Cascading’s Logparser example in Clojure
July 2nd, 2009 • Uncategorized
I’ve long been interested in working with Cascading but didn’t relish the thought of jumping back into Java. Thankfully with the arrival of Clojure I can now happily play in my less-typing world.
I wanted to get a basic Cascading demo running so I took the Logparser example from the distribution and ported it over to Clojure. Here’s a zip (casclojure.zip) with the Ant build.xml, the Clojure source, the directory layout, etc. I’ll leave it up to you to get the required jars & libs–I’m using Hadoop 0.18.3 and Cascading 1.0.11. The build.xml has the usual config stuff for setting up where you keep your jars. I gave up trying to be smart about managing jars so I now dump everything into a single dir. Sure makes things like Ant config easier….
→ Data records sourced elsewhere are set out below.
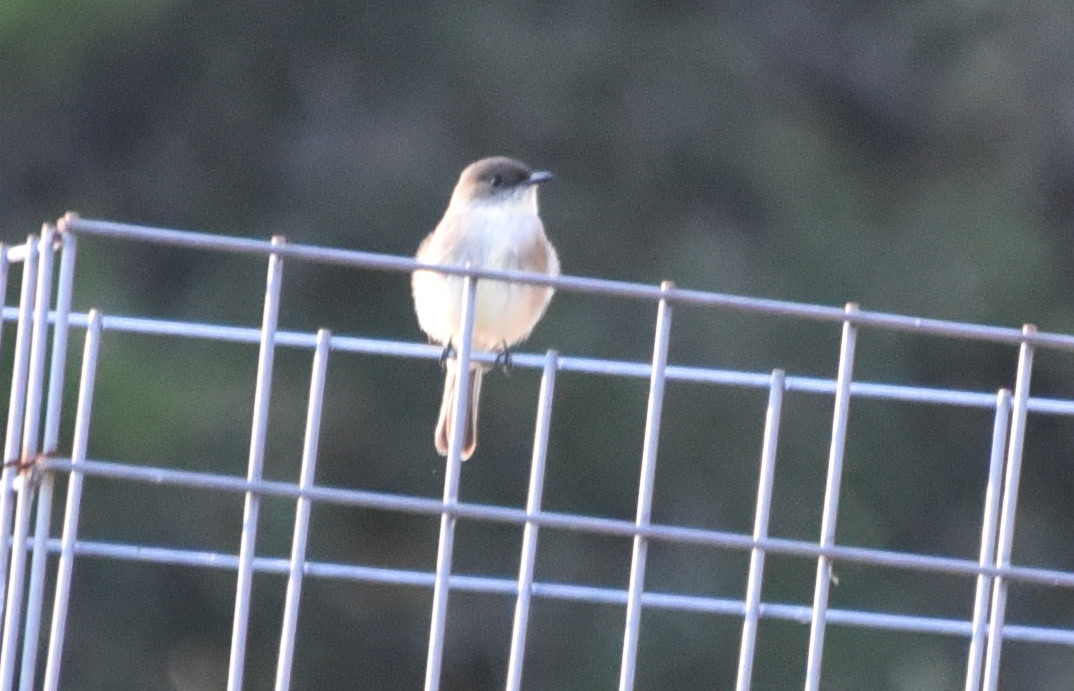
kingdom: Animalia
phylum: Chordata
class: Aves
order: Passeriformes
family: Tyrannidae
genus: Sayornis
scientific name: Sayornis phoebe
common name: Eastern phoebe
Incidentally, this is a perfect example of standing on the shoulders of genius and/or the sufficiently motivated. Most of the build.xml I picked up from Kyle Burton’s “Creating Executable Jars For Your Clojure Application“. (He has some other interesting Clojure posts talking about Incanter & Quartz scheduler btw.)
Clojure is concise. This example isn’t particularly idiomatic Clojure however; you wouldn’t use CamelCase for instance. But it does the job. (Also, gross, definitely need a syntax highlighter now.)
(ns logparser.app
(:gen-class)
(:import
(java.util Properties)
(cascading.flow Flow FlowConnector)
(cascading.operation.regex RegexParser)
(cascading.pipe Each Pipe)
(cascading.scheme TextLine)
(cascading.tap Hfs Lfs Tap)
(cascading.tuple Fields)
(org.apache.log4j Logger)))
(def apacheFields (new Fields (into-array ["ip" "time" "method" "event" "status" "size"])))
(def apacheRegex
"^([^ ]*) +[^ ]* +[^ ]* +\\[([^]]*)\\] +\\\"([^ ]*) ([^ ]*) [^ ]*\\\" ([^ ]*) ([^ ]*).*$")
(def allGroups (int-array [1 2 3 4 5 6]))
(def parser (new RegexParser apacheFields apacheRegex allGroups))
(def importPipe (new Each "parser" (new Fields (into-array ["line"])) parser))
(def properties (new Properties))
(FlowConnector/setApplicationJarClass properties logparser.app)
(defn -main [& args]
(let [localLogTap (new Lfs (new TextLine) (first args))
remoteLogTap (new Hfs (new TextLine) (last args))
parsedLogFlow (. (new FlowConnector properties) connect localLogTap remoteLogTap importPipe)]
(dorun
(. parsedLogFlow start)
(. parsedLogFlow complete))))
Items to note:
1. Having to use into-array, int-array, etc. Just a few Java-isms.
2. Roughly, Hadoop needs a Jar with a Main. Clojure uses :gen-class to handle that sorta thing. :gen-class at first seemed really complicated. Turns out it is and it isn’t. Keep it simple and no problem! For my purposes I just needed to make sure I had a -main definition.
3. You’ll see logparser.app everywhere. It’s the tie the binds this all together. Most of this exercise was really about getting a common namespace set up for everything: the Clojure, the build.xml, the Jar contents, the runtime environment.
From the build.xml the key tasks are the compile and the jar-with-manifest. They demonstrate what needs to happen to make Clojure compilation possible and to make a Hadoop-happy Jar.
If you’re following along with Cascading’s Gentle Introduction you can use your newly generated Jar in place of the one mentioned:
hadoop jar ./build/logparser-0.1.jar data/apache.200.txt output
I’ve only run this in the local Hadoop mode, no distribution, no cluster. Running it on a cluster will be for another post perhaps.
I hope this helps. Let me know otherwise. I’ll try to help but I’m far from an expert on any of this.